__Given text__
——————

Speaking of, the most impactful characters felt like the worst of modern MTG creature design: characters with middling-high stats who generated value immediately or when they left play. Ambush and When Deployed/Defeated were just too much better than characters with actions, On Attack, or static abilities, because they were so difficult to protect and it took so long for them to get any value. This makes a lot of characters feel even more like generic game pieces. The Emperor is a removal card on a stick. An AT-AT is a burst of healing(?). This actually feels thematic for the Rogue One characters (K2 was a literal suicide bomber as I recall) but it isn't like the R1 characters are any more likely to be designed this way.

Anyhow I didn't much like it and ditched my cards to another player for the cost of my buy-in. It's not a game I would stick with or recommend to anyone. If what you want is a Hearthstone clone, that's actually the most fun thing about it, with two lanes and the same struggle back and forth to curve better than the opponent and get tempo. But as a Star Wars game or something you'd play long-term? Super generic and indulges in some of the worst design failings of Heathstone and MTG both.

Cease to Hope fucked around with this message at 20:48 on Mar 4, 2024

CitizenKeen
Nov 13, 2003

easygoing pedant

Cease to Hope posted:

Contrast this with the other four Star Wars CCGs, where being a Jedi or a droid was something with an inherent game effect, or where (even after the first set!) your deck would be something like "battle droids" or "characters you'd expect to find on Tatooine" or "Luke, Han, and X-Wings." This seemed to have very little of that; at best I saw a few cards that wanted to be with other rebels or imperials, and a penalty for playing good guys with bad guys. (Even then, it felt weird that Han and the bounty hunters were as good/evil-locked as, say, Darth Vader or Leia.)

This seemed very lacking thematically by comparison. The rules seemed to fit soldiers and war materiel well - bounty hunters fighting mercenaries, fighters attacking ships - but having R2D2 or Tarkin be a character you play, get an effect, then trade immediately for chip damage in a fight in the ground, that felt weird and lousy.

——————

__Data to examine__
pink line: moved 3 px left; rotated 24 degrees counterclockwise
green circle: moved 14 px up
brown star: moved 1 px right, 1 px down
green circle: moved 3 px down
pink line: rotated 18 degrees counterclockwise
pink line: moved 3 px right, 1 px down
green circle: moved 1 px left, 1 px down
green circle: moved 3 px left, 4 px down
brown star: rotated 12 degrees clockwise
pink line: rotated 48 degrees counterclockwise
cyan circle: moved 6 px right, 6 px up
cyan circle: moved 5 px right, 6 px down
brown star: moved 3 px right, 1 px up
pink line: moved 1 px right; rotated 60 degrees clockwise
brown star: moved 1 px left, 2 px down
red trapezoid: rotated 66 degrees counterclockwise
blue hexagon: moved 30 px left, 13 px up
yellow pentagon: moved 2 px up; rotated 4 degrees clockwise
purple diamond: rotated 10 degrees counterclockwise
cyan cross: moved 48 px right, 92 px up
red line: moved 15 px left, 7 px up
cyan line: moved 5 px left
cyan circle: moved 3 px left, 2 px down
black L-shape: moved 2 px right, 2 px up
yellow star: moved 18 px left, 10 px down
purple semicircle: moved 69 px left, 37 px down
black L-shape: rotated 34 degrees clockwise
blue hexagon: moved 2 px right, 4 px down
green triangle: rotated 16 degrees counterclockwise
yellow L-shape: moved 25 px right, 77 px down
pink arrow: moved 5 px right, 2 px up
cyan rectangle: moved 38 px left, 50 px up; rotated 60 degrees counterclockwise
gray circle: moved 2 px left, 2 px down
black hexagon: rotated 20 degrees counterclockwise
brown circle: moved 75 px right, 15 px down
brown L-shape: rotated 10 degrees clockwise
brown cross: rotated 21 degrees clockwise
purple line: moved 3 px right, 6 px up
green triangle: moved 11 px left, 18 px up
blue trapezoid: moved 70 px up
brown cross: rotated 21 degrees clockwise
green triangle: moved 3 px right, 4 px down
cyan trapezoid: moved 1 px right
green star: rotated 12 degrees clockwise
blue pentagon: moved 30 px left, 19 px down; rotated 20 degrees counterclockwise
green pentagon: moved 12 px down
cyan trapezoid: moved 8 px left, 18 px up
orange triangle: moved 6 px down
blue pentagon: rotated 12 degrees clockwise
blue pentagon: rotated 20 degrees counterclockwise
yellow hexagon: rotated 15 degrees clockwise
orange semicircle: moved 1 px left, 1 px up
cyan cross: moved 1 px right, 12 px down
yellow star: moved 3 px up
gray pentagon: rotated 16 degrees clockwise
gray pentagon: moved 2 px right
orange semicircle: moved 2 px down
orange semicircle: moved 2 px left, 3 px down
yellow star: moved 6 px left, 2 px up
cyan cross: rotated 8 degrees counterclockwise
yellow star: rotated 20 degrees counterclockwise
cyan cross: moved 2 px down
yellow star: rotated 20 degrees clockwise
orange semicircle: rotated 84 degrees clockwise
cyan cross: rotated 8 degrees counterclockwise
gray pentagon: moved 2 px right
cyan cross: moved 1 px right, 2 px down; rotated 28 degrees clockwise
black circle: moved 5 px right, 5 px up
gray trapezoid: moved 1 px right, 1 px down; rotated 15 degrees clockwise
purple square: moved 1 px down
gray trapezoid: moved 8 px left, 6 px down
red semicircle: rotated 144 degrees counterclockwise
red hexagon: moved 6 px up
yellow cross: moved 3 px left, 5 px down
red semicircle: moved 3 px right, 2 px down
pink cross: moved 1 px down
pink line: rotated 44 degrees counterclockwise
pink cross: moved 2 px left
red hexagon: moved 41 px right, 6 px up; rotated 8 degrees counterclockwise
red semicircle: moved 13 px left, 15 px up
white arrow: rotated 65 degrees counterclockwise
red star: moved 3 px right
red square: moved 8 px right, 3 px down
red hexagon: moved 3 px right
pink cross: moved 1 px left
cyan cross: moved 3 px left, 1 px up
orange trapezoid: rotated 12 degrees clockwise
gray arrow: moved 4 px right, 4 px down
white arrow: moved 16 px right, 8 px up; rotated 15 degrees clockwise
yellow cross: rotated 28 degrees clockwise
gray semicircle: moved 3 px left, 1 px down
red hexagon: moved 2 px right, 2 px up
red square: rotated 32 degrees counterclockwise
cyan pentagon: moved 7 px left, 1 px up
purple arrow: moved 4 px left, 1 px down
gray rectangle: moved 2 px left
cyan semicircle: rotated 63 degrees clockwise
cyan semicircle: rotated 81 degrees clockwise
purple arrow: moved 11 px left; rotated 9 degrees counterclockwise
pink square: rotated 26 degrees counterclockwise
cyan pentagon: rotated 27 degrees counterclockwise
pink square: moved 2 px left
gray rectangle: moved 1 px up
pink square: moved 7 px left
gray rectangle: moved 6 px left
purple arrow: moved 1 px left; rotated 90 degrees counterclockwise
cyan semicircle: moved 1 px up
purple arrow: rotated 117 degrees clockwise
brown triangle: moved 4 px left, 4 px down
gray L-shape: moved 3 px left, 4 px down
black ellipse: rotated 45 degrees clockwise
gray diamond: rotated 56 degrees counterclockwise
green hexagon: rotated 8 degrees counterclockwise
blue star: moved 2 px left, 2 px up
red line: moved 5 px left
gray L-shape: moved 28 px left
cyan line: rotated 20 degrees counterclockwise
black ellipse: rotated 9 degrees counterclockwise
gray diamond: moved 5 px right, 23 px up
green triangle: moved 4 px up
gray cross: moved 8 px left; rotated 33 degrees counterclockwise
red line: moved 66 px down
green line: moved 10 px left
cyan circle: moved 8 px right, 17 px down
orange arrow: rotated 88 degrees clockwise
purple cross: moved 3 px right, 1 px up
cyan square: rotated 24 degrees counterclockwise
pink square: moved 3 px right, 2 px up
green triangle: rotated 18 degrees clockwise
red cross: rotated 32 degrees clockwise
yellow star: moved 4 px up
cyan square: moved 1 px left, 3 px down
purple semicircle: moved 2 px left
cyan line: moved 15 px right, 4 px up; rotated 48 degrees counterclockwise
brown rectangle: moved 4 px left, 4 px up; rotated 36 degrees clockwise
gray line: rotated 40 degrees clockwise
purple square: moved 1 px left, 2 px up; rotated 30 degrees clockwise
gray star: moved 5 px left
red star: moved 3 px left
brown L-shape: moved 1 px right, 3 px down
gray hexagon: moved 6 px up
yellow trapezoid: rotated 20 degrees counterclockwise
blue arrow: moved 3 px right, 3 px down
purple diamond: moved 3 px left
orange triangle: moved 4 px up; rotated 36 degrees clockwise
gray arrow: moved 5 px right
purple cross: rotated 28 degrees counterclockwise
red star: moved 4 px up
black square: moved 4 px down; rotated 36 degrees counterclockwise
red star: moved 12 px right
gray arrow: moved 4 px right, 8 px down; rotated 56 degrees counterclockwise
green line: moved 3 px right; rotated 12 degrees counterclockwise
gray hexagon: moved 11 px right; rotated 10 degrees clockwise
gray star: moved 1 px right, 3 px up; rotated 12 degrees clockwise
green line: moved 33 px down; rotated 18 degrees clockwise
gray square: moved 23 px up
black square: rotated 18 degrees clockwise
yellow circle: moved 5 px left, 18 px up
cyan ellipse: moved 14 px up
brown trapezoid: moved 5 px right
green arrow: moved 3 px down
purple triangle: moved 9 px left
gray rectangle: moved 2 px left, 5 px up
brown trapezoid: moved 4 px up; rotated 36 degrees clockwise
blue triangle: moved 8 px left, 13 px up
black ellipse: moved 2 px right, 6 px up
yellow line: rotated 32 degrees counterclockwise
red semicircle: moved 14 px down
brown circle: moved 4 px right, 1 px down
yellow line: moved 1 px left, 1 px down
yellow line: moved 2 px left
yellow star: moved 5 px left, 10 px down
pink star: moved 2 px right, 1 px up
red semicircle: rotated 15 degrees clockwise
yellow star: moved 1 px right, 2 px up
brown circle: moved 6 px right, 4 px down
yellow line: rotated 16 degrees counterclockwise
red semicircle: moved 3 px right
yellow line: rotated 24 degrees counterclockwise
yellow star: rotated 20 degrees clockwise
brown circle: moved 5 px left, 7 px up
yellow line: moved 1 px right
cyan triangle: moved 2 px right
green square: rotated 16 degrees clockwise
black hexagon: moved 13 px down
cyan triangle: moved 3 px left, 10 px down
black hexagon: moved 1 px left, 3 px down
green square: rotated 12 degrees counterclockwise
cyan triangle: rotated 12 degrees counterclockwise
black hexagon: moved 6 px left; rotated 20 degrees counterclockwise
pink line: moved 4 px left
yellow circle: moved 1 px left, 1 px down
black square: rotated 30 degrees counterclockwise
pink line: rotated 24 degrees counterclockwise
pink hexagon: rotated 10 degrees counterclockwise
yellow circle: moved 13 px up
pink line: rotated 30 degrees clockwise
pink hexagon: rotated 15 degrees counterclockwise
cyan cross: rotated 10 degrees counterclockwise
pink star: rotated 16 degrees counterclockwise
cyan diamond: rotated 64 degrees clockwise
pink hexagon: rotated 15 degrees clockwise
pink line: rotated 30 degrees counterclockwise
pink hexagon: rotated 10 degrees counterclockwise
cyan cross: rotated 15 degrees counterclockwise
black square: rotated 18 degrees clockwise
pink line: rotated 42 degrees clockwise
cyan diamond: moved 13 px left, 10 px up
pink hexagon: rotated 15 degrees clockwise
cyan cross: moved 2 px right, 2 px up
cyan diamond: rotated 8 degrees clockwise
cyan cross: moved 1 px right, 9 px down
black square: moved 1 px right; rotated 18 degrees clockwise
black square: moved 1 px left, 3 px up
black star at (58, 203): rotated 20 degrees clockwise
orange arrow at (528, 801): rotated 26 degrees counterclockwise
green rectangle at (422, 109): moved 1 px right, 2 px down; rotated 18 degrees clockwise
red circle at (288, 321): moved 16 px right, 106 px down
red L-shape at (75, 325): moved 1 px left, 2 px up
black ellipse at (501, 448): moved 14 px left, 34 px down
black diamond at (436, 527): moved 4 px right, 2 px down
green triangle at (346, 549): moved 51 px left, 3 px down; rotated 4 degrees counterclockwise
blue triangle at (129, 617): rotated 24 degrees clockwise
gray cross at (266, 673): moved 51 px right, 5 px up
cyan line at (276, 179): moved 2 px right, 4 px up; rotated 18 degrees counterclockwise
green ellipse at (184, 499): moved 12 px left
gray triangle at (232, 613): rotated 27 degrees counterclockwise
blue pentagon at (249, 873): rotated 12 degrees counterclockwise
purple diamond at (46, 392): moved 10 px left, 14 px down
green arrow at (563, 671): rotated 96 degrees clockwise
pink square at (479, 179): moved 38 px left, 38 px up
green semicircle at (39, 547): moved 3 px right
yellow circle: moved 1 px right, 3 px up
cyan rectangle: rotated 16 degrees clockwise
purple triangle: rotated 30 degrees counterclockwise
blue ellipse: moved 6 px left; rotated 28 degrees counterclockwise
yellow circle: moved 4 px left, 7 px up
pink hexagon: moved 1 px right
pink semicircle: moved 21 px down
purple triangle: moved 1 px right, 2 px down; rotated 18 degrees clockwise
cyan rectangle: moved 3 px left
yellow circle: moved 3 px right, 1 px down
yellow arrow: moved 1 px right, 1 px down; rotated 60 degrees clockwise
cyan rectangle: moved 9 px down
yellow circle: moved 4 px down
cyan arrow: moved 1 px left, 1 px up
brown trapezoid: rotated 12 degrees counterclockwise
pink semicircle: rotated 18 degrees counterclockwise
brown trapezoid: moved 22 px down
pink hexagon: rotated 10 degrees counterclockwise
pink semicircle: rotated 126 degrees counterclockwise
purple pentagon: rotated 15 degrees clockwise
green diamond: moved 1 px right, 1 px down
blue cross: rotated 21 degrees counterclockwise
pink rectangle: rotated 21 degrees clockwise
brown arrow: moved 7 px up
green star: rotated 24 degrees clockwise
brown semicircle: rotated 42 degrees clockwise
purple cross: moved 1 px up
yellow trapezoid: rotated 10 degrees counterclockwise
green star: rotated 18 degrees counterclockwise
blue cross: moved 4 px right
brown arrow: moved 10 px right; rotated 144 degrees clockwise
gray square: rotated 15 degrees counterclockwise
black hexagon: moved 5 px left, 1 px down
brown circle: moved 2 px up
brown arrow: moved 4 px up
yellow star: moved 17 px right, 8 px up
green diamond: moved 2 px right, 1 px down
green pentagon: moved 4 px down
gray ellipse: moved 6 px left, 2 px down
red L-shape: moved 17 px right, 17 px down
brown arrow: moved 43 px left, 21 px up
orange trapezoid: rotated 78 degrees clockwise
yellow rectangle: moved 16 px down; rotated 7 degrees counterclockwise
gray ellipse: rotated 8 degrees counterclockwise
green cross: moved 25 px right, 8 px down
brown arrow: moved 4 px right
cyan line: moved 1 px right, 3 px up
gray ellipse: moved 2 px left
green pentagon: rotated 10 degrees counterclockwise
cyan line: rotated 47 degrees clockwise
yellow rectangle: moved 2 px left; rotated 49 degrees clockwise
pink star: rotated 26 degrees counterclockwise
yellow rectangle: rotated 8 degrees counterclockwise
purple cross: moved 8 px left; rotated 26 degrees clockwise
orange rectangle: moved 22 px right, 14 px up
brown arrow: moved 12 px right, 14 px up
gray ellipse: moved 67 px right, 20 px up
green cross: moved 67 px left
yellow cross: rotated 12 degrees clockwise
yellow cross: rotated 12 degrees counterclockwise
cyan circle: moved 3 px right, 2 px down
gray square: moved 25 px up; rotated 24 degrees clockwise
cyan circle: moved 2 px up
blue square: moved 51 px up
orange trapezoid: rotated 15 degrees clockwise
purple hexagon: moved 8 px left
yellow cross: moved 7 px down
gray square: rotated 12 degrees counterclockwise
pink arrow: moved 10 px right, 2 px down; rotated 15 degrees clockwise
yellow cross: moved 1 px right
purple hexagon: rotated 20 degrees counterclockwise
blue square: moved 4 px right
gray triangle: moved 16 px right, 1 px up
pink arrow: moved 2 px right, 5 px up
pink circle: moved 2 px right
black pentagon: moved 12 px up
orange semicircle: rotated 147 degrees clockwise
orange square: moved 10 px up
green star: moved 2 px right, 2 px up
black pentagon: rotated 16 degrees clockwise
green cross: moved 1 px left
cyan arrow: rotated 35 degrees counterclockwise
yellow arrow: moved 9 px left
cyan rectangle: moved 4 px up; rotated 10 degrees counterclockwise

——————

__Tasks for this exercise__
1. List every individual Star Wars character that the card game discussion names.
2. Continue the Star Wars card game discussion from its last sentence.
The rows come from a separate source and have no connection to the card game discussion.

__Answers provided__
1. the Emperor, K2, Luke, Han, Darth Vader, Leia, R2D2, Tarkin

2.
I did not love how even in the premiere set we had per-card damage tracking and two kinds of per-card tokens already. This is a lot of crap to stack on a card, especially when two of the token types have an effect that offsets but does not eliminate the effect of wounds.

Upgrades were a mess. I played Devotion on a Star Destroyer multiple times, and Entrenched a TIE fighter. Even more than the characters, the upgrades didn't feel like they meant anything. They were just lumps of numberwang. I'm not sure there were any space-specific upgrades even; I didn't see any.

Rares and Legendaries were often draft-ruining bombs. I drafted Tarkintown and Dooku and they were consistently a free card's worth of tempo for too little. If you drafted a couple good rares/legendaries and could consistently play them, they frequently would come down and just blow out the entire board. There were rares that just sent every unit killed this turn back to your hand, stole units with no restrictions, or just had a solid body and killed something when they entered/left play. The worst I saw was Avenger, which killed a unit when it entered play and every time it attacked.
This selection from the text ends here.